**** Dataset excerpts ****

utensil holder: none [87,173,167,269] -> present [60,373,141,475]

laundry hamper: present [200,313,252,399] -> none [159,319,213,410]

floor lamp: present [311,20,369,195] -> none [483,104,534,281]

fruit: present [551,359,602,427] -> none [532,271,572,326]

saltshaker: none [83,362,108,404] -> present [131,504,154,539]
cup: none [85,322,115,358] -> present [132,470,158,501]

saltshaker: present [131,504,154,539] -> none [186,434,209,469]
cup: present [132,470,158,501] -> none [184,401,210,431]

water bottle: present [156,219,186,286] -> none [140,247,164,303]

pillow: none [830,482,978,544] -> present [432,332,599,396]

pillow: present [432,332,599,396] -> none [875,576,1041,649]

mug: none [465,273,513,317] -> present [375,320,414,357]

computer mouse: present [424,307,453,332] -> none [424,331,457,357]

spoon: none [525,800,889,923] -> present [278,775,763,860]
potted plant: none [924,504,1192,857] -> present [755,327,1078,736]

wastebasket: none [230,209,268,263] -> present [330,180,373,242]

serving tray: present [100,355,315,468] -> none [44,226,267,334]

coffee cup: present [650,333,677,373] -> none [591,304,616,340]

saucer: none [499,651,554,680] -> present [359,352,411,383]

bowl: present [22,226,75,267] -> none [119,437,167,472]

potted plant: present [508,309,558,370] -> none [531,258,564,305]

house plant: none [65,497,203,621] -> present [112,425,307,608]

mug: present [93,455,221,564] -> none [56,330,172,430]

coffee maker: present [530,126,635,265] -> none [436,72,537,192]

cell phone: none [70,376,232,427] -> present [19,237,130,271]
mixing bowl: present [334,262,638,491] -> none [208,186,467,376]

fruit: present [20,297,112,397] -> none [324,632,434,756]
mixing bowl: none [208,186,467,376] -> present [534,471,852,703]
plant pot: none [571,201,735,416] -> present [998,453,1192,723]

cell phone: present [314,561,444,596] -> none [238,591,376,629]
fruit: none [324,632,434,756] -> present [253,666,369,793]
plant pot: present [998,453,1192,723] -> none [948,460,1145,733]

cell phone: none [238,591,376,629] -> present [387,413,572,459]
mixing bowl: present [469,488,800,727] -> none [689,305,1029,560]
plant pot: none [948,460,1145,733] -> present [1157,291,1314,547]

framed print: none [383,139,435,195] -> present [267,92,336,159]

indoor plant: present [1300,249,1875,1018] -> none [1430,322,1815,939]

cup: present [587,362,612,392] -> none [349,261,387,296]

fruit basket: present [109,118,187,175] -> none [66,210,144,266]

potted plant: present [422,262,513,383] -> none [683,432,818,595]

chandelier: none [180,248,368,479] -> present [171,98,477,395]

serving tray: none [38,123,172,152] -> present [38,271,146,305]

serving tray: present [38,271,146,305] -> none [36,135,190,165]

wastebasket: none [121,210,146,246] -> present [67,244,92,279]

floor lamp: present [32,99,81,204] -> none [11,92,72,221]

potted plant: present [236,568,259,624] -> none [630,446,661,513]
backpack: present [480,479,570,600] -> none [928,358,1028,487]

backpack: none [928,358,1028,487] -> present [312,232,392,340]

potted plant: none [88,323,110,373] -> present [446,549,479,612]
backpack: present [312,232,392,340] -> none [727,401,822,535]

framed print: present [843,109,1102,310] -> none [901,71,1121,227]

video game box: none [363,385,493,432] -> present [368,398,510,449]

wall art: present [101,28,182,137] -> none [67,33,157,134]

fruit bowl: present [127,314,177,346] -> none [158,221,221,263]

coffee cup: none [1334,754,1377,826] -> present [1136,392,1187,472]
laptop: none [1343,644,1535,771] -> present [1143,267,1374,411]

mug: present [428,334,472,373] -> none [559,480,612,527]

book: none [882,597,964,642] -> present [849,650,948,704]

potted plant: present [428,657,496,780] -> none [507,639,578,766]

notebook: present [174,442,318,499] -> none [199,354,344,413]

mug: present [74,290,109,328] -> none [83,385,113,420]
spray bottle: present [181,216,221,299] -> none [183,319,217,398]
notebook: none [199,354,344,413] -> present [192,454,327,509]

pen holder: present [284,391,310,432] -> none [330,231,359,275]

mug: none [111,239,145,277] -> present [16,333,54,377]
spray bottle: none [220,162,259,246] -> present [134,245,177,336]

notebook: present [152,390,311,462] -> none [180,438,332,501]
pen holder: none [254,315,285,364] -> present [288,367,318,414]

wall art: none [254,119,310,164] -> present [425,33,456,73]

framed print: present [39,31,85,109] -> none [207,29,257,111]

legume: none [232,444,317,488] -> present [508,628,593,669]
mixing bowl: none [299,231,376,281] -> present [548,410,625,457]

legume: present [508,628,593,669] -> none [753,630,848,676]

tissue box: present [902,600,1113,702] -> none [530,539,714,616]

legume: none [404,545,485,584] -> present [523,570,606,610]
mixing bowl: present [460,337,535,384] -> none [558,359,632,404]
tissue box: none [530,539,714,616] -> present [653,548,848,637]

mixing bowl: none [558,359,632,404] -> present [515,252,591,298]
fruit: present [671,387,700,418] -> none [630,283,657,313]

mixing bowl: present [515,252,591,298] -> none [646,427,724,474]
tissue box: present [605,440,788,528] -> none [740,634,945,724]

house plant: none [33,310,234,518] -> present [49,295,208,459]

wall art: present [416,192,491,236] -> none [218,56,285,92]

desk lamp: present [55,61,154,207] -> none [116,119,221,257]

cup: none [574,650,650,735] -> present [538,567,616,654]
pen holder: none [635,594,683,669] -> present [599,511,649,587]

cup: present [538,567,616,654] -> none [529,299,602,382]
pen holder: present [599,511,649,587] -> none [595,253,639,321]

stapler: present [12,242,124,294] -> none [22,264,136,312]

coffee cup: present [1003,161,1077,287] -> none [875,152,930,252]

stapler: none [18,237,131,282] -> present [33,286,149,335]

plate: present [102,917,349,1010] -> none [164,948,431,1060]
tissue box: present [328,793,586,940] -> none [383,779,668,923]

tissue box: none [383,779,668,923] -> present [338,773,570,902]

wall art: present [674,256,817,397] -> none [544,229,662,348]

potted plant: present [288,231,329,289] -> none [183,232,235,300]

****

Output every entry exactly as given.

Answer for the task:
utensil holder: none [87,173,167,269] -> present [60,373,141,475]

laundry hamper: present [200,313,252,399] -> none [159,319,213,410]

floor lamp: present [311,20,369,195] -> none [483,104,534,281]

fruit: present [551,359,602,427] -> none [532,271,572,326]

saltshaker: none [83,362,108,404] -> present [131,504,154,539]
cup: none [85,322,115,358] -> present [132,470,158,501]

saltshaker: present [131,504,154,539] -> none [186,434,209,469]
cup: present [132,470,158,501] -> none [184,401,210,431]

water bottle: present [156,219,186,286] -> none [140,247,164,303]

pillow: none [830,482,978,544] -> present [432,332,599,396]

pillow: present [432,332,599,396] -> none [875,576,1041,649]

mug: none [465,273,513,317] -> present [375,320,414,357]

computer mouse: present [424,307,453,332] -> none [424,331,457,357]

spoon: none [525,800,889,923] -> present [278,775,763,860]
potted plant: none [924,504,1192,857] -> present [755,327,1078,736]

wastebasket: none [230,209,268,263] -> present [330,180,373,242]

serving tray: present [100,355,315,468] -> none [44,226,267,334]

coffee cup: present [650,333,677,373] -> none [591,304,616,340]

saucer: none [499,651,554,680] -> present [359,352,411,383]

bowl: present [22,226,75,267] -> none [119,437,167,472]

potted plant: present [508,309,558,370] -> none [531,258,564,305]

house plant: none [65,497,203,621] -> present [112,425,307,608]

mug: present [93,455,221,564] -> none [56,330,172,430]

coffee maker: present [530,126,635,265] -> none [436,72,537,192]

cell phone: none [70,376,232,427] -> present [19,237,130,271]
mixing bowl: present [334,262,638,491] -> none [208,186,467,376]

fruit: present [20,297,112,397] -> none [324,632,434,756]
mixing bowl: none [208,186,467,376] -> present [534,471,852,703]
plant pot: none [571,201,735,416] -> present [998,453,1192,723]

cell phone: present [314,561,444,596] -> none [238,591,376,629]
fruit: none [324,632,434,756] -> present [253,666,369,793]
plant pot: present [998,453,1192,723] -> none [948,460,1145,733]

cell phone: none [238,591,376,629] -> present [387,413,572,459]
mixing bowl: present [469,488,800,727] -> none [689,305,1029,560]
plant pot: none [948,460,1145,733] -> present [1157,291,1314,547]

framed print: none [383,139,435,195] -> present [267,92,336,159]

indoor plant: present [1300,249,1875,1018] -> none [1430,322,1815,939]

cup: present [587,362,612,392] -> none [349,261,387,296]

fruit basket: present [109,118,187,175] -> none [66,210,144,266]

potted plant: present [422,262,513,383] -> none [683,432,818,595]

chandelier: none [180,248,368,479] -> present [171,98,477,395]

serving tray: none [38,123,172,152] -> present [38,271,146,305]

serving tray: present [38,271,146,305] -> none [36,135,190,165]

wastebasket: none [121,210,146,246] -> present [67,244,92,279]

floor lamp: present [32,99,81,204] -> none [11,92,72,221]

potted plant: present [236,568,259,624] -> none [630,446,661,513]
backpack: present [480,479,570,600] -> none [928,358,1028,487]

backpack: none [928,358,1028,487] -> present [312,232,392,340]

potted plant: none [88,323,110,373] -> present [446,549,479,612]
backpack: present [312,232,392,340] -> none [727,401,822,535]

framed print: present [843,109,1102,310] -> none [901,71,1121,227]

video game box: none [363,385,493,432] -> present [368,398,510,449]

wall art: present [101,28,182,137] -> none [67,33,157,134]

fruit bowl: present [127,314,177,346] -> none [158,221,221,263]

coffee cup: none [1334,754,1377,826] -> present [1136,392,1187,472]
laptop: none [1343,644,1535,771] -> present [1143,267,1374,411]

mug: present [428,334,472,373] -> none [559,480,612,527]

book: none [882,597,964,642] -> present [849,650,948,704]

potted plant: present [428,657,496,780] -> none [507,639,578,766]

notebook: present [174,442,318,499] -> none [199,354,344,413]

mug: present [74,290,109,328] -> none [83,385,113,420]
spray bottle: present [181,216,221,299] -> none [183,319,217,398]
notebook: none [199,354,344,413] -> present [192,454,327,509]

pen holder: present [284,391,310,432] -> none [330,231,359,275]

mug: none [111,239,145,277] -> present [16,333,54,377]
spray bottle: none [220,162,259,246] -> present [134,245,177,336]

notebook: present [152,390,311,462] -> none [180,438,332,501]
pen holder: none [254,315,285,364] -> present [288,367,318,414]

wall art: none [254,119,310,164] -> present [425,33,456,73]

framed print: present [39,31,85,109] -> none [207,29,257,111]

legume: none [232,444,317,488] -> present [508,628,593,669]
mixing bowl: none [299,231,376,281] -> present [548,410,625,457]

legume: present [508,628,593,669] -> none [753,630,848,676]

tissue box: present [902,600,1113,702] -> none [530,539,714,616]

legume: none [404,545,485,584] -> present [523,570,606,610]
mixing bowl: present [460,337,535,384] -> none [558,359,632,404]
tissue box: none [530,539,714,616] -> present [653,548,848,637]

mixing bowl: none [558,359,632,404] -> present [515,252,591,298]
fruit: present [671,387,700,418] -> none [630,283,657,313]

mixing bowl: present [515,252,591,298] -> none [646,427,724,474]
tissue box: present [605,440,788,528] -> none [740,634,945,724]

house plant: none [33,310,234,518] -> present [49,295,208,459]

wall art: present [416,192,491,236] -> none [218,56,285,92]

desk lamp: present [55,61,154,207] -> none [116,119,221,257]

cup: none [574,650,650,735] -> present [538,567,616,654]
pen holder: none [635,594,683,669] -> present [599,511,649,587]

cup: present [538,567,616,654] -> none [529,299,602,382]
pen holder: present [599,511,649,587] -> none [595,253,639,321]

stapler: present [12,242,124,294] -> none [22,264,136,312]

coffee cup: present [1003,161,1077,287] -> none [875,152,930,252]

stapler: none [18,237,131,282] -> present [33,286,149,335]

plate: present [102,917,349,1010] -> none [164,948,431,1060]
tissue box: present [328,793,586,940] -> none [383,779,668,923]

tissue box: none [383,779,668,923] -> present [338,773,570,902]

wall art: present [674,256,817,397] -> none [544,229,662,348]

potted plant: present [288,231,329,289] -> none [183,232,235,300]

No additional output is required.